Nós não somos Donald Trump
20-06-2017 - 06:48

Sabemos o que é o aquecimento global e queremos que tragédias como a de Pedrógão Grande não volte a acontecer. Como?

Uma primeira palavra de solidariedade, consternação e pêsame para com as vítimas da tragédia que assola o centro do país. Não há alegria com o défice ou o rating que resista ao poder destruidor do fogo. Mais uma vez o Presidente na linha da frente, sempre bem, sempre oportuno, entre o professor e o jornalista, o político e o crente, o jurista e o avô. O Governo, acudindo rapidamente, evitando o efeito May.

Mas temos muitas perguntas: como é que isto foi possível? Como é que uma coluna de veículos cheios de famílias foi deixada à sua sorte numa «zona de combate»?

Porque é que a bonomia dos políticos se aspergiu mais do que a acção dos efectivos destacados para ocorrer especializamente a este tipo de emergências?

Queremos saber: nós não somos Donald Trump, sabemos o que é o aquecimento global e as alterações climáticas, e há anos que vemos a floresta arder, o opiniómetro inundar o meio-dia das televisões e como as medidas efectivamente apontadas pelos especialistas de facto nunca foram postas em prática.

Agora, tarde demais, queremos saber, queremos ter a possível certeza humana de que nunca mais vai voltar a acontecer. Também queremos que os políticos ponham em “stand by” a culpabilização mútua sobre o acontecido e que mostrem a todos os portugueses que o voto vale alguma coisa, isto é, que exerçam o seu mandato como todos os anónimos que estão a contribuir para minorar as mágoas e as dores insuportáveis de quem vive a tragédia em primeira mão: com humildade, com paciência, com dedicação, com eficácia, com lucidez.

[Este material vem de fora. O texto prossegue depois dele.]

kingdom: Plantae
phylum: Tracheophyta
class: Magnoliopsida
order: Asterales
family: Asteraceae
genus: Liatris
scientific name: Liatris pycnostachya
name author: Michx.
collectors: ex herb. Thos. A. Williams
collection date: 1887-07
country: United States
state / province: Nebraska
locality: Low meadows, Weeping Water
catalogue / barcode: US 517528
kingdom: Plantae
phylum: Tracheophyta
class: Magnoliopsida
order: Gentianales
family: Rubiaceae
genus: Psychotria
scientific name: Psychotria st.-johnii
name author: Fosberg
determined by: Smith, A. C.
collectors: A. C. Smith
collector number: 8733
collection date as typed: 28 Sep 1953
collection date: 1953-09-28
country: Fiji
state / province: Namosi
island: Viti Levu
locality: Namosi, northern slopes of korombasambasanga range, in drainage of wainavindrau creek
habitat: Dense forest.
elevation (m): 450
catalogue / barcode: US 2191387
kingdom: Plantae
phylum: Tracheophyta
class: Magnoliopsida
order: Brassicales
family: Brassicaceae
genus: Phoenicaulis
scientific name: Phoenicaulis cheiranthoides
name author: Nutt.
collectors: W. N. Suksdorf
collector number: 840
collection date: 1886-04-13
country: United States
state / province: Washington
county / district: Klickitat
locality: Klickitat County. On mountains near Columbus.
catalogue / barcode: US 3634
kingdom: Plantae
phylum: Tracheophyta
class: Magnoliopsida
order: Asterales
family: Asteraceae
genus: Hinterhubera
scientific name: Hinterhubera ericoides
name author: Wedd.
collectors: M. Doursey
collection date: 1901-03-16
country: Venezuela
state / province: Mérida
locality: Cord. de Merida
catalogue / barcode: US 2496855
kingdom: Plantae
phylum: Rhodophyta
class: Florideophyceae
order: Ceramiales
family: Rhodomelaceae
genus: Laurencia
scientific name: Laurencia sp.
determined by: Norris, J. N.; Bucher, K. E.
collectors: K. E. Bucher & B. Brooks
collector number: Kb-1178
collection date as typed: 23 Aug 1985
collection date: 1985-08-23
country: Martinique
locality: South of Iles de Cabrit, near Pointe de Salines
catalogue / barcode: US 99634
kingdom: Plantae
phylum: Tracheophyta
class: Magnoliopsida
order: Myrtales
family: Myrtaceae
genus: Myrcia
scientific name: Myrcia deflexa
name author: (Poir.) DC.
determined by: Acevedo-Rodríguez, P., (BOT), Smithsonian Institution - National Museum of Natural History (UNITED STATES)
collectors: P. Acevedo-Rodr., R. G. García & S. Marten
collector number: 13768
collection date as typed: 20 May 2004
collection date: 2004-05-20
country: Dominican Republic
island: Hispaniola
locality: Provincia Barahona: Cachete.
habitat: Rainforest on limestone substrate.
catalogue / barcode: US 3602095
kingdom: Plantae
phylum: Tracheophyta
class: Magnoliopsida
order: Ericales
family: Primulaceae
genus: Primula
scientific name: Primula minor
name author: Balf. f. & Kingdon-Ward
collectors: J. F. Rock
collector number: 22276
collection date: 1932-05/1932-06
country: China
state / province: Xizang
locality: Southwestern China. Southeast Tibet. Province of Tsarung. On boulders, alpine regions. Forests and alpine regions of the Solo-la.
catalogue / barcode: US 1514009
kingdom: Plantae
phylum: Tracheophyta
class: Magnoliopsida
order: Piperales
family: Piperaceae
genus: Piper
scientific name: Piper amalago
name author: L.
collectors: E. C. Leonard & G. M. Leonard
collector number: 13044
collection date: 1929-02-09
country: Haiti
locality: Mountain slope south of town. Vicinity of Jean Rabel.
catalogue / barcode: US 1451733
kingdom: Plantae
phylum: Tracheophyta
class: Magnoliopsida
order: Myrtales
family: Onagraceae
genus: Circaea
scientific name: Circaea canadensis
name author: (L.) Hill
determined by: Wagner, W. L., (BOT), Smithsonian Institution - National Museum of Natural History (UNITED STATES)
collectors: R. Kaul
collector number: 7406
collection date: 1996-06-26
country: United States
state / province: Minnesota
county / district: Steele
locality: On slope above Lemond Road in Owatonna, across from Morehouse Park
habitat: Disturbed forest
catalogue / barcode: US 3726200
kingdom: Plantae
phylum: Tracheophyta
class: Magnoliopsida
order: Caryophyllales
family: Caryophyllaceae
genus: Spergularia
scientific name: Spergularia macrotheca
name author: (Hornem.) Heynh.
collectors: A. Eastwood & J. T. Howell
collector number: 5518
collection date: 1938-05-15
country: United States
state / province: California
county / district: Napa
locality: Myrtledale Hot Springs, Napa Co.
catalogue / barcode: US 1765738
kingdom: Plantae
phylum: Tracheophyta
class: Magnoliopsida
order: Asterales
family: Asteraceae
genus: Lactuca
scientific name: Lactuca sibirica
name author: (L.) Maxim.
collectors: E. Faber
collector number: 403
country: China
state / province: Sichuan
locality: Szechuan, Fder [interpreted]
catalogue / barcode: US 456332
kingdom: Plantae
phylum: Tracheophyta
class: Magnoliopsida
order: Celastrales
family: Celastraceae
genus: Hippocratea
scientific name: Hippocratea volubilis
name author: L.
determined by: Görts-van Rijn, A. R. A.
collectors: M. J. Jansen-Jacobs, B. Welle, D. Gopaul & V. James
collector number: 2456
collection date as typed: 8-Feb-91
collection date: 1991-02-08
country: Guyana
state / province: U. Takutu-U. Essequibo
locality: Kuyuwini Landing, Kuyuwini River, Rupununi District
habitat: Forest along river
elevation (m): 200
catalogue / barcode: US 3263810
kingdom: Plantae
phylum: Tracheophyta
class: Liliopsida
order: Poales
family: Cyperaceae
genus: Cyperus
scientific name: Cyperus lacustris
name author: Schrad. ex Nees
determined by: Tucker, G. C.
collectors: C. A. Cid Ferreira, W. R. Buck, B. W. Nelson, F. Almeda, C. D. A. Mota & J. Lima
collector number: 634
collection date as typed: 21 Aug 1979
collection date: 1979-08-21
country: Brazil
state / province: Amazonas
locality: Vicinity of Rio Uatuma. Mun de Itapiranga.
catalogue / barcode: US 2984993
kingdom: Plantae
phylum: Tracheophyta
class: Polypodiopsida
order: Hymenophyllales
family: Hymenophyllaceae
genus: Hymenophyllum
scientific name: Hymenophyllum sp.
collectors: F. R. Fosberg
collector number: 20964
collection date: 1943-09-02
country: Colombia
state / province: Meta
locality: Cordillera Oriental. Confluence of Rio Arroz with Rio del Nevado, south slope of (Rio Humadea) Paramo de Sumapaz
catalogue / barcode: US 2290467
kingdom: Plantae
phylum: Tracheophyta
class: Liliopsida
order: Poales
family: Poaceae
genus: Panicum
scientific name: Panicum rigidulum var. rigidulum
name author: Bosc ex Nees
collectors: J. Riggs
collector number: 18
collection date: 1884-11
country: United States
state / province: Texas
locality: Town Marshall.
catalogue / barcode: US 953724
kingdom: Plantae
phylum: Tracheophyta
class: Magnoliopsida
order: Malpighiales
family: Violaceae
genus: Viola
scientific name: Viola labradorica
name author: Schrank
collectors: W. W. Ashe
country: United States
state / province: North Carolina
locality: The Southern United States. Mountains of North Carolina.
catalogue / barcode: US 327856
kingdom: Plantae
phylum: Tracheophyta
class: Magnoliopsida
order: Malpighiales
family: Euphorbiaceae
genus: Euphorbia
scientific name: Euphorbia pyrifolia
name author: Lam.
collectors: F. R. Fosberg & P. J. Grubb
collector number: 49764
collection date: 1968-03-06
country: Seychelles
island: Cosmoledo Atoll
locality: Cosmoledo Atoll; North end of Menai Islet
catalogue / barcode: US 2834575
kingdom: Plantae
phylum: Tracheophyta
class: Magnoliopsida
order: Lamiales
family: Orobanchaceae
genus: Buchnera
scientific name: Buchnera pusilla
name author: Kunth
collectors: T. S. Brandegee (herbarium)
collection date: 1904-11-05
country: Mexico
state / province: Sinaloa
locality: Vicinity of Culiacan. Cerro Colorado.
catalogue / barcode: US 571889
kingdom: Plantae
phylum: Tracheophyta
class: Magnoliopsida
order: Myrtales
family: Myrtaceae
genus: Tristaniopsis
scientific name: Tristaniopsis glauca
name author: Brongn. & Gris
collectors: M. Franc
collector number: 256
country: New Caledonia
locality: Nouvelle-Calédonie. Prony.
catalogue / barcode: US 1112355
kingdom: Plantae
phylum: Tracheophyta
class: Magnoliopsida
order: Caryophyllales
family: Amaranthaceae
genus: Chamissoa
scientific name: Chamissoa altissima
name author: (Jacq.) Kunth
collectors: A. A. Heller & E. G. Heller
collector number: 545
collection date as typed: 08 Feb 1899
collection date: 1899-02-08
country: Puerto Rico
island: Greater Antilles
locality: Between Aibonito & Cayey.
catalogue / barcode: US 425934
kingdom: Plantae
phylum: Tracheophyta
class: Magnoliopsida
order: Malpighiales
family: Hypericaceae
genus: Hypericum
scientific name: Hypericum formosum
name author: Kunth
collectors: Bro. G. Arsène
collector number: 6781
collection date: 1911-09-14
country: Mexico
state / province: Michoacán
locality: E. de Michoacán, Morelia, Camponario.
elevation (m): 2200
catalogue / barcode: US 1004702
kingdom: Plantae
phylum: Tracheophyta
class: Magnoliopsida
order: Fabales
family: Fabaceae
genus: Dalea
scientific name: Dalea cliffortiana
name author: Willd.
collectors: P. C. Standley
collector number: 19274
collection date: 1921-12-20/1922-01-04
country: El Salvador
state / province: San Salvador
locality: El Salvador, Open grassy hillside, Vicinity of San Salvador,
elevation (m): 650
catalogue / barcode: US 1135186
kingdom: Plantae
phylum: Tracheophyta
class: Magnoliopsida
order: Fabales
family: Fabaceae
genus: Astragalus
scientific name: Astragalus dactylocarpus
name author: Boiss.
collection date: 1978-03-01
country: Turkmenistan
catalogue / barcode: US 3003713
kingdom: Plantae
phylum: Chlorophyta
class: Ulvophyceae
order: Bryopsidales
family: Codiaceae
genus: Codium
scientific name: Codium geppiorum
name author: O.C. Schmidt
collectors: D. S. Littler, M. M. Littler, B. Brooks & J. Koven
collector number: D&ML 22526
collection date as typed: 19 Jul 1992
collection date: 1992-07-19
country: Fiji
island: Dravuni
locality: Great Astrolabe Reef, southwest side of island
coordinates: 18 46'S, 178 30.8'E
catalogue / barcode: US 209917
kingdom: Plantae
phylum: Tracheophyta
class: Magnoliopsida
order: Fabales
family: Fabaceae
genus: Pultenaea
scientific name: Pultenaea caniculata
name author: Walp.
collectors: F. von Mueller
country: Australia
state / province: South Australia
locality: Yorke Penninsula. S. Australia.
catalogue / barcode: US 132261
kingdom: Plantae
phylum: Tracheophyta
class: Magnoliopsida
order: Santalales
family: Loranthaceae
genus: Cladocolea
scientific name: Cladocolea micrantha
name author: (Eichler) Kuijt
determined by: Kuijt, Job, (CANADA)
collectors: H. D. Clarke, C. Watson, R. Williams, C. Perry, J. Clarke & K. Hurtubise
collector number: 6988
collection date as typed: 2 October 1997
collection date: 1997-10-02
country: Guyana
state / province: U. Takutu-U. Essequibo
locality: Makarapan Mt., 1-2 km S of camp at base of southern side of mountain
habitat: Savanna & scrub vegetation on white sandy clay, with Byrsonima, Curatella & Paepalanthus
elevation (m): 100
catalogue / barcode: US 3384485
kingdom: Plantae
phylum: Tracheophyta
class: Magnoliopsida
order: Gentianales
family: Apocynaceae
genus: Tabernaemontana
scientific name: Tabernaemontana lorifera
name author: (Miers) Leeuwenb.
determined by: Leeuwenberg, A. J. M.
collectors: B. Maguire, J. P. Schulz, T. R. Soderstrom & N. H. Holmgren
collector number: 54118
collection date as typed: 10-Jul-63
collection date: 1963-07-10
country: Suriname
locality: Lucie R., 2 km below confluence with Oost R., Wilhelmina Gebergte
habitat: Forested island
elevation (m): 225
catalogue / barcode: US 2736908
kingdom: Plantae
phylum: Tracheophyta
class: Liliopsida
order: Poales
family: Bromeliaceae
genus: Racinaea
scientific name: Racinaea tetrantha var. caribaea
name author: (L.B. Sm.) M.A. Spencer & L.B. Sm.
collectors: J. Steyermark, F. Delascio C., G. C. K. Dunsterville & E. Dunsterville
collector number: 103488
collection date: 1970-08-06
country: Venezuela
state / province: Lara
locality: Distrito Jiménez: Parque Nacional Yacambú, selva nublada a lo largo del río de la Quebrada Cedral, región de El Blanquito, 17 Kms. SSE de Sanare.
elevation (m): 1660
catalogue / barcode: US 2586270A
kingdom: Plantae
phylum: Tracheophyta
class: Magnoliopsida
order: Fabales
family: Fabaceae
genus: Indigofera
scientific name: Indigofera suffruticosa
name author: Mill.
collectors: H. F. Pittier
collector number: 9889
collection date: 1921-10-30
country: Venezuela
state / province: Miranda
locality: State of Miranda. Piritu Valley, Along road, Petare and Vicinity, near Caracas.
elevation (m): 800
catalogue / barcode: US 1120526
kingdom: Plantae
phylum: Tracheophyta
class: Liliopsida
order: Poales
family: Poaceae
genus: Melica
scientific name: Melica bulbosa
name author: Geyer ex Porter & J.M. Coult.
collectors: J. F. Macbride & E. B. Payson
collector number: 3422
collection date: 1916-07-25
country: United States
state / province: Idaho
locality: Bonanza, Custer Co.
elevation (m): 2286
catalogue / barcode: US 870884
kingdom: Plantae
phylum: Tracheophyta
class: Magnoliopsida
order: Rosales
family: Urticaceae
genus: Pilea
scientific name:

Queremos saber, com detalhe detectivesco, como opera a Protecção Civil, que orçamento gere, como o gasta e como orienta os seus profissionais e como põe em prática os planos de intervenção em catástrofes. Vamos lá, pois, ao que interessa.

E em matéria do que interessa também interessa questionar a civilidade da cobertura jornalística que mostra os corpos humanos calcinados com o maior dos despudores. E que venha o Sindicato dos Jornalistas pedir que haja sobriedade na cobertura jornalística evidencia que há decência entre os profissionais mas também mostra que as direcções dos meios de comunicação social não deveriam enviar amadores para cobrir notícias desta envergadura.

Queremos saber tudo. Uma vez que não podemos devolver a vida a quem a perdeu nem a paz a quem foi roubado dos seus, queremos que se ajude com celeridade e convicção a recompor vidas e que se faça justiça. Queremos que se apurem responsabilidades e se penalize quem se apurar merecer penalização. Queremos poder viver a nossa vida convencidos de que as instituições que devem cuidar de nós, efectivamente, cuidam e se antecipam à desgraça e à fatalidade, para oferecer à natureza a civilização e à estupidez humana a racionalidade e a educação.

A política é um serviço, os serviços de segurança devem poder servi-la com a plenitude de meios e de lideranças próprias de uma sociedade democrática, uma sociedade democrática deve centrar-se na protecção e no bem-estar dos mais fracos. Precisamos disso para nos recompor, para seguir em frente, para oferecer ao mundo um Portugal que é história, tradição, beleza, cultura, povo, inovação.